Rekordsieger sind der FC Chelsea und Nottingham Forest mit jeweils zwei Titeln. Einmal gewannen Crystal Palace, die Blackburn Rovers und der FC Reading. Deren Titel hatte aber eine tragische Note: da der damalige Zweitligist Reading in der Saison des Triumphs gleichzeitig abstieg, bekam er in der folgenden Saison keine Chance auf die Titelverteidigung. Kein Full Member mehr.

Ab 1990 durften Englands Vereine wieder an den Europapokalen teilnehmen - 1992 wurde der Full Members Cup wieder abgeschafft.

Eine Auswahl länderübergreifender Kuriositäten

  • Copa Suruga Bank (2008 bis heute)

Natürlich, es ist die Frage aller Fragen: Wer ist besser, der Gewinner der Copa Sudamericana (dem südamerikanischen Pendant zur europäischen Europa League) oder der Gewinner des japanischen Ligapokals? Um sie alljährlich zu beantworten, sponsert die japanische Suruga Bank seit 2008 einen Wettbewerb, den sie auch gleich nach sich selbst benannte. Bisher sind die japanischen Ligapokal-Sieger übrigens besser als die Copa-Sudamericana-Sieger. Aber nur etwas, im All-Time-Ranking steht es 6:5. Liegt womöglich aber auch daran, dass das Spiel stets in Japan ausgetragen wird.

Die Mannschaften von Chapecoense und den Urawa Red Diamonds laufen für das Spiel um die Copa Suruga Bank 2017 ein.getty
  • Atlantic Cup (2002 bis 2008)

Einmal jährlich duellierten sich zwischen 2002 und 2008 der isländische und der färöische Meister. Nur 2007 fiel das Duell aus - weil ein Sponsor absprang, konnte sich der färöische Meister HB Torshavn den Flug nach Island nicht mehr leisten. Die Spiele wurden abwechselnd hier und dort ausgetragen. Insgesamt ging der Titel viermal nach Island und zweimal auf die Färöer. Als absoluter Atlantic-Cup-Spezialist gilt Baldur Adalsteinsson, der als einziger Spieler zweimal gewann. Die erste Austragung 2002 mit IA Akranes und die letzte 2008 mit Valur Reykjavik.

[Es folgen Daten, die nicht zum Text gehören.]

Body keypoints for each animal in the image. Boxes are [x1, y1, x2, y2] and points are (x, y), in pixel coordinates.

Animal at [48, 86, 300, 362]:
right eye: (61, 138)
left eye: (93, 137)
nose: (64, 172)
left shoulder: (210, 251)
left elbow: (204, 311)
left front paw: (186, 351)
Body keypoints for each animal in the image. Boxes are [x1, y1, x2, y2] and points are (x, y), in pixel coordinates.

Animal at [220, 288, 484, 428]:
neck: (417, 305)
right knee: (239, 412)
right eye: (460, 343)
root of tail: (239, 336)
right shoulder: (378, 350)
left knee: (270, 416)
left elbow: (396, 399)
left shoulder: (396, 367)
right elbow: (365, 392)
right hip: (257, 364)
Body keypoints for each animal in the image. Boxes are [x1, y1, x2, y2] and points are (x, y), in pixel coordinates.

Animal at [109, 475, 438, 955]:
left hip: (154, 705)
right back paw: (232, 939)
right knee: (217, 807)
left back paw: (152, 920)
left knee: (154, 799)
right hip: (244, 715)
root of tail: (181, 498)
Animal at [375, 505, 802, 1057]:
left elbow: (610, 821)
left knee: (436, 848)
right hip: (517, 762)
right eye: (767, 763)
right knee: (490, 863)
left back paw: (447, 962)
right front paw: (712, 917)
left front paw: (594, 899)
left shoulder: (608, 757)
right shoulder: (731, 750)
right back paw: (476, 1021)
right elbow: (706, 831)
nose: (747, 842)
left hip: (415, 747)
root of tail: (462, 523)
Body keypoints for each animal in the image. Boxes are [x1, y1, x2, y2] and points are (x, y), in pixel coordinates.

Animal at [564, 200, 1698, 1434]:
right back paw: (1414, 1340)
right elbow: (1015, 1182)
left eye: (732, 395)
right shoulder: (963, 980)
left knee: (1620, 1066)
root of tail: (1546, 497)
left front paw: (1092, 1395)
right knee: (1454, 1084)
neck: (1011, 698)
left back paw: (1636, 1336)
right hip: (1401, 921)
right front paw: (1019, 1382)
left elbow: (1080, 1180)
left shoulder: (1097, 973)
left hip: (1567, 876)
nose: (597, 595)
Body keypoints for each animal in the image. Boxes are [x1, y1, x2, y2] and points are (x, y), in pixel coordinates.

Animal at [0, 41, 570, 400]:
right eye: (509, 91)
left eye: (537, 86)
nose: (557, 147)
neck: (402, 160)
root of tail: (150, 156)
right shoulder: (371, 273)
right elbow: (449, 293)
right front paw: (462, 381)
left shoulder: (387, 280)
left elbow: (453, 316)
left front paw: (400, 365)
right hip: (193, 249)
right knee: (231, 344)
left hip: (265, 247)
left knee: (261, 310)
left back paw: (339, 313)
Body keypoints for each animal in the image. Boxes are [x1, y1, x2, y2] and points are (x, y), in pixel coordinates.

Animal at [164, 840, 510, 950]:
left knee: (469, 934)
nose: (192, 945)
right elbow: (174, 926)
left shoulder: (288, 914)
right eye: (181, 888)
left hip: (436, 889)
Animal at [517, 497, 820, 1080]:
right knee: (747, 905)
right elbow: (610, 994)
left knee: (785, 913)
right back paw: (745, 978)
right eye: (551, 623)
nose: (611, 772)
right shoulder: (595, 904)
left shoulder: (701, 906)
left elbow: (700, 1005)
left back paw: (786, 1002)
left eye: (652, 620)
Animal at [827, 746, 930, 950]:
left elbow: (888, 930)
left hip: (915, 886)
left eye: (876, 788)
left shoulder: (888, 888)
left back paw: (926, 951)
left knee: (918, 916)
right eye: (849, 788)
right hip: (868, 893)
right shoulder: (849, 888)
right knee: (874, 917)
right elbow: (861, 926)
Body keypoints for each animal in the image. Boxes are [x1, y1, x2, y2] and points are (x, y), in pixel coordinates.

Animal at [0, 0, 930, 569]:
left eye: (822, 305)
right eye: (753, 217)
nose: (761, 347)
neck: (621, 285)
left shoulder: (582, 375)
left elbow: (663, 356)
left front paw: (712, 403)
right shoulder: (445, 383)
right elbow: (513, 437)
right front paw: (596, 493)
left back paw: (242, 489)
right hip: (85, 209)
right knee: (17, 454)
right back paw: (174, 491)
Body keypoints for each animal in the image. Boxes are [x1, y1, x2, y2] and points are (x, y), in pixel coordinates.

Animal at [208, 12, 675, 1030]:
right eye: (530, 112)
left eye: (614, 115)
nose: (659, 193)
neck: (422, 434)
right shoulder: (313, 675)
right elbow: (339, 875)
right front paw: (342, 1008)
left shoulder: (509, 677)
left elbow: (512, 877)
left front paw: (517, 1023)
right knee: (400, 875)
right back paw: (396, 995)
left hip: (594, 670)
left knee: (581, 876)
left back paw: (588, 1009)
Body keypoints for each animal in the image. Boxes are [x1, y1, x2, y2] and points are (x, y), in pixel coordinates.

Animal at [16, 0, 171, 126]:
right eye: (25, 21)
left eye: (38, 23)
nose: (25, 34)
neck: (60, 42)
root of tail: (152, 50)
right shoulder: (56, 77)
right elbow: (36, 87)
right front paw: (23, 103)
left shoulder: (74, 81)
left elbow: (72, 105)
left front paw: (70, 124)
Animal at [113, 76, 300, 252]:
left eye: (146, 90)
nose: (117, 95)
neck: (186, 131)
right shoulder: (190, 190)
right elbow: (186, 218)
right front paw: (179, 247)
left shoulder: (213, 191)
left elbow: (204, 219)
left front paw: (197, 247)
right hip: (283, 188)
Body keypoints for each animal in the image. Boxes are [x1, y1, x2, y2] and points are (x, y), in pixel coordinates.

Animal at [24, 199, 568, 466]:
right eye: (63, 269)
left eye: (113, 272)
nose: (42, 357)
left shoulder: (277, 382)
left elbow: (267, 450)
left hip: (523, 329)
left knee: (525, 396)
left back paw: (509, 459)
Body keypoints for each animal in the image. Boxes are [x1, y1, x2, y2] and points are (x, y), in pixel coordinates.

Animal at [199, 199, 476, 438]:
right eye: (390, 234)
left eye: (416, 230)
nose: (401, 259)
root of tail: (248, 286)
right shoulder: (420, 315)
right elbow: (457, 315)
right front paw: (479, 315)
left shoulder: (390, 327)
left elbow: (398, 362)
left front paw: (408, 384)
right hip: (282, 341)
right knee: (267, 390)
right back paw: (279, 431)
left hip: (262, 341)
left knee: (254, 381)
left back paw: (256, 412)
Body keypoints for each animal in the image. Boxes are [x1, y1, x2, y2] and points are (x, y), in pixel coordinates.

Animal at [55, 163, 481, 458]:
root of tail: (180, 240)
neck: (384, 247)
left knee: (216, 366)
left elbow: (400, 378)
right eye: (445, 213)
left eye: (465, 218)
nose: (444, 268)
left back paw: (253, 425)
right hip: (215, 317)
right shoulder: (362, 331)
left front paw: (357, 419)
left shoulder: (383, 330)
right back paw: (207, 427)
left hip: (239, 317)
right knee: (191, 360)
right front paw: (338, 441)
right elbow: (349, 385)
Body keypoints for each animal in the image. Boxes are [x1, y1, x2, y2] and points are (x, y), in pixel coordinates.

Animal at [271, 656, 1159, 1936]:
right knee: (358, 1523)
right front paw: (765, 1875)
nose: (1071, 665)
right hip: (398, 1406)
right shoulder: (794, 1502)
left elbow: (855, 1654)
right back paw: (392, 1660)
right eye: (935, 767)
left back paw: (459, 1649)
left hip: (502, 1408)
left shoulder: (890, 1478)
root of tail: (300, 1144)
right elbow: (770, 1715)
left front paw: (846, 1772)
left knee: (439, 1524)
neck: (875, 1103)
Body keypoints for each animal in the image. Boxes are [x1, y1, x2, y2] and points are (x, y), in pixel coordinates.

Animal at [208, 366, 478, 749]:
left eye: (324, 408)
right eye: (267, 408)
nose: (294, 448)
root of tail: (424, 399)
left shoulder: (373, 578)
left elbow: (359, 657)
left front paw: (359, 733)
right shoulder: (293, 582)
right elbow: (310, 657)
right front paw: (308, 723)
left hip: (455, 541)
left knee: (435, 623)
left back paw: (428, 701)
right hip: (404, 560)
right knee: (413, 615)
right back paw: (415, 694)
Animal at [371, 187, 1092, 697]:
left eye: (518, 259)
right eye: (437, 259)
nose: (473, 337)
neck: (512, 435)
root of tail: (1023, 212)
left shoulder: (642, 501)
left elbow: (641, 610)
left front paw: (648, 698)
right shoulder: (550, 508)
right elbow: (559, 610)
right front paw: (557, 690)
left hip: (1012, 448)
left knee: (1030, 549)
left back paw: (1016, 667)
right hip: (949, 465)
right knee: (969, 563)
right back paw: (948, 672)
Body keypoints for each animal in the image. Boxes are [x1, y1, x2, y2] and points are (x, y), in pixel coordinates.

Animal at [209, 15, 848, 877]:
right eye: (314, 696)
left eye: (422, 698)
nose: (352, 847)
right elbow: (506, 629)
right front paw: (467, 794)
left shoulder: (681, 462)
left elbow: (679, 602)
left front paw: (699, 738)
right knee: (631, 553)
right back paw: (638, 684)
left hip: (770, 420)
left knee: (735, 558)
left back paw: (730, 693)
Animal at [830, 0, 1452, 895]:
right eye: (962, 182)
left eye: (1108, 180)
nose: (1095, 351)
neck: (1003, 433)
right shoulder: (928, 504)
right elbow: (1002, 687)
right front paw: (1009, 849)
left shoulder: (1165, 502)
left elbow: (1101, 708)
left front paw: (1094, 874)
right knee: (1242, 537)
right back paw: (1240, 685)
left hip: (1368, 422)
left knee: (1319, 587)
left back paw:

  • Channel One Cup (2006 bis 2008)

2006 beschlossen der russische TV-Sender Channel One, die Roman Abramowitsch-Stiftung und die russische Nationale Fußball Akademie, einen Fußballwettbewerb ins Leben rufen zu müssen. Ausgetragen wurde der Channel One Cup stets im Januar in Tel Aviv, die zugelassenen Teilnehmer waren die Meister und Vize-Meister aus Russland, der Ukraine und Israel. Der Hintergedanke: wegen etlicher jüdischer Immigranten haben die ehemaligen Sowjet-Vereine in Israel eine breite Fan-Basis. Das spornte offenbar auch die Spieler an. Die drei Austragungen gewannen Schachtar Donezk, ZSKA Moskau und Dynamo Kiew - kein israelischer Verein erreichte das Finale.